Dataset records
□ □ □ □ □

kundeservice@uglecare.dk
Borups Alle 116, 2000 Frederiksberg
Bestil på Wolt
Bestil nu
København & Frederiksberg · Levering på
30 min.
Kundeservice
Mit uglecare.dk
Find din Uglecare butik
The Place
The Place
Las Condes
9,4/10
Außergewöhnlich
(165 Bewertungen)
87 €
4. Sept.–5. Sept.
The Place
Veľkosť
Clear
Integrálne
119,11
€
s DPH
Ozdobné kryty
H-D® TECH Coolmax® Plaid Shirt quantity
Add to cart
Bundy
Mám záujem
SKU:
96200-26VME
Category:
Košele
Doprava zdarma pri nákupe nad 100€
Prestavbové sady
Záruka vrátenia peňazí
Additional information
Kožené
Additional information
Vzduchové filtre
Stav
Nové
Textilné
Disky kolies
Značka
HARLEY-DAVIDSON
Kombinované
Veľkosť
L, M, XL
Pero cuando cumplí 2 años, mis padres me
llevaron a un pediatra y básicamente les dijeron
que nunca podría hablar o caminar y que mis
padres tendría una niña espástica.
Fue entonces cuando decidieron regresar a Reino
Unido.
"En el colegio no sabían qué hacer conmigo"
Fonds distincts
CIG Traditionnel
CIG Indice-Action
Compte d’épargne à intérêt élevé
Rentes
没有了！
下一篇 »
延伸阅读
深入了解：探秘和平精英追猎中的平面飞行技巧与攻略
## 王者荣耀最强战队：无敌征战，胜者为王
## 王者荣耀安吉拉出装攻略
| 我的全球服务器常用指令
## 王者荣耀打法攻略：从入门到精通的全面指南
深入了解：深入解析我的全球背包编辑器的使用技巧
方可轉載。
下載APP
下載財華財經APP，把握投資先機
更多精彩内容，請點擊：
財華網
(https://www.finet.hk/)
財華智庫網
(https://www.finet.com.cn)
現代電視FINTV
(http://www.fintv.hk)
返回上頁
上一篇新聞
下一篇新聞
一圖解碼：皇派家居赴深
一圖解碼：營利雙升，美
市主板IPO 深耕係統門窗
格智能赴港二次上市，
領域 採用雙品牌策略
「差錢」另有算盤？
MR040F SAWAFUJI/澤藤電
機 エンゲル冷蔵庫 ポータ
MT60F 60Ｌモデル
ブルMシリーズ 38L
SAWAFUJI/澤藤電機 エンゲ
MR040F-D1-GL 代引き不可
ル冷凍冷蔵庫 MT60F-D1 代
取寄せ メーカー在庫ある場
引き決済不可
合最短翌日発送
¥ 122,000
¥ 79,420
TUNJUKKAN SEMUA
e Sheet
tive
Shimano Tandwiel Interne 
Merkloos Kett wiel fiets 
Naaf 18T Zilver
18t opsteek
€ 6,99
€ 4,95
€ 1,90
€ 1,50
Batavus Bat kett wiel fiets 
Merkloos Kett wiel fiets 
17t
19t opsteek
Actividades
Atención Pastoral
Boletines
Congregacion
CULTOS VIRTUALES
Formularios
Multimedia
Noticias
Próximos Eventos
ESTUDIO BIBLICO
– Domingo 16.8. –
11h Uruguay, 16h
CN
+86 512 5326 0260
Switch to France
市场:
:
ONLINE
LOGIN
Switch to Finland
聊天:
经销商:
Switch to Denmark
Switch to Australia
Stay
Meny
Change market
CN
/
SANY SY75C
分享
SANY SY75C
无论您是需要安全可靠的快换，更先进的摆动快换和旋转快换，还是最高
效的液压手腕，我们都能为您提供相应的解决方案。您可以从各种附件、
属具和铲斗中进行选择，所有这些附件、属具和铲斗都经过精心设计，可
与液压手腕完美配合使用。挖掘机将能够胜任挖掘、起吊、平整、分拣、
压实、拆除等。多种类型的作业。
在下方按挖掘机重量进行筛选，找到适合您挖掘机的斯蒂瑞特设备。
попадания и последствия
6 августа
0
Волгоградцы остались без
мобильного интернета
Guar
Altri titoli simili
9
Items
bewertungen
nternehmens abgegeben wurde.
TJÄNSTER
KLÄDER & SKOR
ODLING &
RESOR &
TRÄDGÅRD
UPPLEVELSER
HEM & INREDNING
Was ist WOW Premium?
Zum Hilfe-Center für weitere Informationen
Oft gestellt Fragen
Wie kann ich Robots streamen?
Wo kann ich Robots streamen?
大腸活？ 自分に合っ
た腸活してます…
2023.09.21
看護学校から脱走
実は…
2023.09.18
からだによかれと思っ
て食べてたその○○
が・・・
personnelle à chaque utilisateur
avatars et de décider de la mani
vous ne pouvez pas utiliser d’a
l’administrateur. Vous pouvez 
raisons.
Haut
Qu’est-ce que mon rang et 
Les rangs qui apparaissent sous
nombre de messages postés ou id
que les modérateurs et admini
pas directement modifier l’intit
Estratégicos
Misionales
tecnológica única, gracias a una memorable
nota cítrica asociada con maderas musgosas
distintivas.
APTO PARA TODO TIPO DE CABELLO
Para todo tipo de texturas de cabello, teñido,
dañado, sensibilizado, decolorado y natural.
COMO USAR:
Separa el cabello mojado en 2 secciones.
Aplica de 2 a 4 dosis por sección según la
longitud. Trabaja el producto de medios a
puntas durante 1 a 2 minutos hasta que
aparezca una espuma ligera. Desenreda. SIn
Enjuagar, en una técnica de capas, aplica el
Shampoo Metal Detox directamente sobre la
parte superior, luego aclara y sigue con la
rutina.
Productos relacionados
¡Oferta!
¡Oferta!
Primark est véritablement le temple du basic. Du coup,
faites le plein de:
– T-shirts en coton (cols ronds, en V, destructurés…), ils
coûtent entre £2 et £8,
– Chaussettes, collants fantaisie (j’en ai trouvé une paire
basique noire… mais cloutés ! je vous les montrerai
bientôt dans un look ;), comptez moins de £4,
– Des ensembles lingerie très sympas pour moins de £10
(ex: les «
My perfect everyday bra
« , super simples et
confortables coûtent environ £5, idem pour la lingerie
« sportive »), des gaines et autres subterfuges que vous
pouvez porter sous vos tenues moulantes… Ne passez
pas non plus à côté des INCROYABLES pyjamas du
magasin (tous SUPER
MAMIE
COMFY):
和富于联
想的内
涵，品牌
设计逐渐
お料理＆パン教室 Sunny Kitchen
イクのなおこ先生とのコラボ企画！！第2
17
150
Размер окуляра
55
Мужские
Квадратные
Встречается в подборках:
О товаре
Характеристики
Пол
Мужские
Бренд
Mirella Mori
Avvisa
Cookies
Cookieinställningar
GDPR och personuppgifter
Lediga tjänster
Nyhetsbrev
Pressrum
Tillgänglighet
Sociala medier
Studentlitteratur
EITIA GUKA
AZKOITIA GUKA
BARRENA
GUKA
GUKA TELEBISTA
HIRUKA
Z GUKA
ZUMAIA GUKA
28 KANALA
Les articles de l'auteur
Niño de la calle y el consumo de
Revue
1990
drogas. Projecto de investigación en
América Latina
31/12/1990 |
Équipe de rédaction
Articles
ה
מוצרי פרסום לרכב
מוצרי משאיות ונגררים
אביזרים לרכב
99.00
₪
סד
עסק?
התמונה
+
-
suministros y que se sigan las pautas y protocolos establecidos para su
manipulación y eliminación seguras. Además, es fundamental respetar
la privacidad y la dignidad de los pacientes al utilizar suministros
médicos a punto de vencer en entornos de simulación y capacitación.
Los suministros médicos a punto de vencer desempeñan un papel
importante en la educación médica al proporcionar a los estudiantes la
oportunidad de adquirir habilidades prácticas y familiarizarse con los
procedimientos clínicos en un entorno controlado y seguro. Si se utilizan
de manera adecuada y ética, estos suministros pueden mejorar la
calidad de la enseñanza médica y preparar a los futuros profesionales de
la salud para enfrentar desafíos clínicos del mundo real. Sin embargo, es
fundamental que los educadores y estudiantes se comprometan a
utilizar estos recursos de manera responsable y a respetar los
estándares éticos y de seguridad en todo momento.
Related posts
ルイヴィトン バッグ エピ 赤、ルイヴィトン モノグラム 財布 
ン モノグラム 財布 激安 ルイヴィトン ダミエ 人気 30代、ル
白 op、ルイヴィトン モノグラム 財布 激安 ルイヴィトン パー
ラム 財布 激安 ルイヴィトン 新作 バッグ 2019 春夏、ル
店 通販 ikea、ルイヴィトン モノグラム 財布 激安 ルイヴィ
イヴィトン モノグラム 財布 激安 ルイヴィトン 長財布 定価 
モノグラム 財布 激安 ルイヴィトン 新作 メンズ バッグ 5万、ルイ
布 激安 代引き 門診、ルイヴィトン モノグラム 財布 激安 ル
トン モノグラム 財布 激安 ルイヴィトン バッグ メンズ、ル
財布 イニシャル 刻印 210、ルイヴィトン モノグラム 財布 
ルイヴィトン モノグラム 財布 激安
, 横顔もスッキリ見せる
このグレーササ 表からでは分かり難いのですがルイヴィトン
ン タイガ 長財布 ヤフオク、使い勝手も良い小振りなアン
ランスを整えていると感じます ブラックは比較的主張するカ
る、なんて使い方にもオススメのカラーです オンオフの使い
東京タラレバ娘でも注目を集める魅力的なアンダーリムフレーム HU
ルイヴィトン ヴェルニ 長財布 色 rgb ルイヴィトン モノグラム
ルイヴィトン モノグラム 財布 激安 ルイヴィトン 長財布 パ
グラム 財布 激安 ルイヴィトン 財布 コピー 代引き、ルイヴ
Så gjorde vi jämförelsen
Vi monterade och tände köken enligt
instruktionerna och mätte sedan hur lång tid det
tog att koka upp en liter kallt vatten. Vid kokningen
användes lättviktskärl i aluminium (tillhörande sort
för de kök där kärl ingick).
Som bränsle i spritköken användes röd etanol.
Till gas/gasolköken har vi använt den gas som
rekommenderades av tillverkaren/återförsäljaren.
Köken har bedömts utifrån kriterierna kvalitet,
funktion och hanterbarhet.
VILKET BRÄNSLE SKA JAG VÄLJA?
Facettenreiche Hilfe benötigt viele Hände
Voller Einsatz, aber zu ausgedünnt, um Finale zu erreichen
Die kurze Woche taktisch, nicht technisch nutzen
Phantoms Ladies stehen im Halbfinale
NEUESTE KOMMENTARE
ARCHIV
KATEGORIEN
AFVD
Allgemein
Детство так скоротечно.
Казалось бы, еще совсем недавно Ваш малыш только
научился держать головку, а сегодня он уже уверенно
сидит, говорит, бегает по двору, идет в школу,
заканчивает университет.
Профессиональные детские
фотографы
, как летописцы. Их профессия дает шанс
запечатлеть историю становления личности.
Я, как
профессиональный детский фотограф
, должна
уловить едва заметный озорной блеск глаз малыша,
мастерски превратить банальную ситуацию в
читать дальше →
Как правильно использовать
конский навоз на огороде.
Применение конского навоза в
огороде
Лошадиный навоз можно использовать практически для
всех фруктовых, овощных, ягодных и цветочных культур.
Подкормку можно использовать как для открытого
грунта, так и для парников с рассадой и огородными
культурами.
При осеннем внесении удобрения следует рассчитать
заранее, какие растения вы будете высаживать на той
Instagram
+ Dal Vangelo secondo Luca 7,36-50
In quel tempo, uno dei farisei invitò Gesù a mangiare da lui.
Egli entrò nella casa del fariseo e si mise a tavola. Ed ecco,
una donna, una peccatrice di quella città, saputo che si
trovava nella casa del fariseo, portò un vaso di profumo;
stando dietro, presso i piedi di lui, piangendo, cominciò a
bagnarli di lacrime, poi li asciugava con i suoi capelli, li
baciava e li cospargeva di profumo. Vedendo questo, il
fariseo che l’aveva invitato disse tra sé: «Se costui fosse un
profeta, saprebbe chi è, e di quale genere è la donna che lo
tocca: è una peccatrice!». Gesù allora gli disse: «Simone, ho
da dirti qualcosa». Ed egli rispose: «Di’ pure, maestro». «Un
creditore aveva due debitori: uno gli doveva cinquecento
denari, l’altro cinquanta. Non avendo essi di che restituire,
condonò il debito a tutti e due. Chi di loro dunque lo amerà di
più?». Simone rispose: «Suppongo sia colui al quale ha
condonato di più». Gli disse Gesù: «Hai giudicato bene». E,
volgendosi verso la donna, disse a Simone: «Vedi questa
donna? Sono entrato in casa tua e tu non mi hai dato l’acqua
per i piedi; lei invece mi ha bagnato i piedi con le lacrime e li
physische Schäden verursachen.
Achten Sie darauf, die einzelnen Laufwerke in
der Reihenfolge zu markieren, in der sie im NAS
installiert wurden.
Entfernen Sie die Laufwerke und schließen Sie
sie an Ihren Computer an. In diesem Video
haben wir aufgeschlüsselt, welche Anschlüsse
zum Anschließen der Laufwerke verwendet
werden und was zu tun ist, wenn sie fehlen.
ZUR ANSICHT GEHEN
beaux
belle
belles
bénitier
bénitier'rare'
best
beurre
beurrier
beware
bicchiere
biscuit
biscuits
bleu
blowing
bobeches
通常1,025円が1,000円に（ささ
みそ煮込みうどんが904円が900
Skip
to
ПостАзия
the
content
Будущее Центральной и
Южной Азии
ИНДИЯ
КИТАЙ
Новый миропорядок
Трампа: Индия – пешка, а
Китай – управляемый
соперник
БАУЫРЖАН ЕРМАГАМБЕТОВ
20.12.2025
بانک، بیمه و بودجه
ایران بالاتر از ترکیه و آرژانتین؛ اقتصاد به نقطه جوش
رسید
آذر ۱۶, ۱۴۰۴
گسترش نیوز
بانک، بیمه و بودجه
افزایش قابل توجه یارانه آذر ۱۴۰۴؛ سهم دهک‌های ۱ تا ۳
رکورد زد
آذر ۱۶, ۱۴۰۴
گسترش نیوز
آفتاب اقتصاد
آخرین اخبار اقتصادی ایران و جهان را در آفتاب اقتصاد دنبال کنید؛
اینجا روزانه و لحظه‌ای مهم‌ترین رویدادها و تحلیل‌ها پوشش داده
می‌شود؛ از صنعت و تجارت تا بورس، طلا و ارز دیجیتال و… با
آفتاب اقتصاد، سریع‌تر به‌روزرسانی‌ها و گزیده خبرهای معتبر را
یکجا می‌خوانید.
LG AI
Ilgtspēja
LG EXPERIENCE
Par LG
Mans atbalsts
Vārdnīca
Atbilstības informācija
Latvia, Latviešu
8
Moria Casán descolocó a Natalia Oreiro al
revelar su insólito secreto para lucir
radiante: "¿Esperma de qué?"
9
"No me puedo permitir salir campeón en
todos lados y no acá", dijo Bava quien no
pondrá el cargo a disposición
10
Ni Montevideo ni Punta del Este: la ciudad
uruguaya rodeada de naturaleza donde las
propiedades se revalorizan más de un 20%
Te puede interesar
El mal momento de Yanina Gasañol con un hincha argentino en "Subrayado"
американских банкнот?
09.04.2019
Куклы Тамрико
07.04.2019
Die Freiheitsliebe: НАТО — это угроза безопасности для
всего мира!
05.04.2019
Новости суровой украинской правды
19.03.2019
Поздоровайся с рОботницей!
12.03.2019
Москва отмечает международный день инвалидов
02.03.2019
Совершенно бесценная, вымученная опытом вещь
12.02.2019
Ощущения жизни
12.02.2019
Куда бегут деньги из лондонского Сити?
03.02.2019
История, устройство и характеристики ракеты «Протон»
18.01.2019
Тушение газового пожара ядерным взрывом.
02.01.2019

□ □ □ □ □

Request - Please reproduce exactly the lines from the first one of the records above through the line containing "(165 Bewertungen)", both included, and nothing else.

Solution below -
kundeservice@uglecare.dk
Borups Alle 116, 2000 Frederiksberg
Bestil på Wolt
Bestil nu
København & Frederiksberg · Levering på
30 min.
Kundeservice
Mit uglecare.dk
Find din Uglecare butik
The Place
The Place
Las Condes
9,4/10
Außergewöhnlich
(165 Bewertungen)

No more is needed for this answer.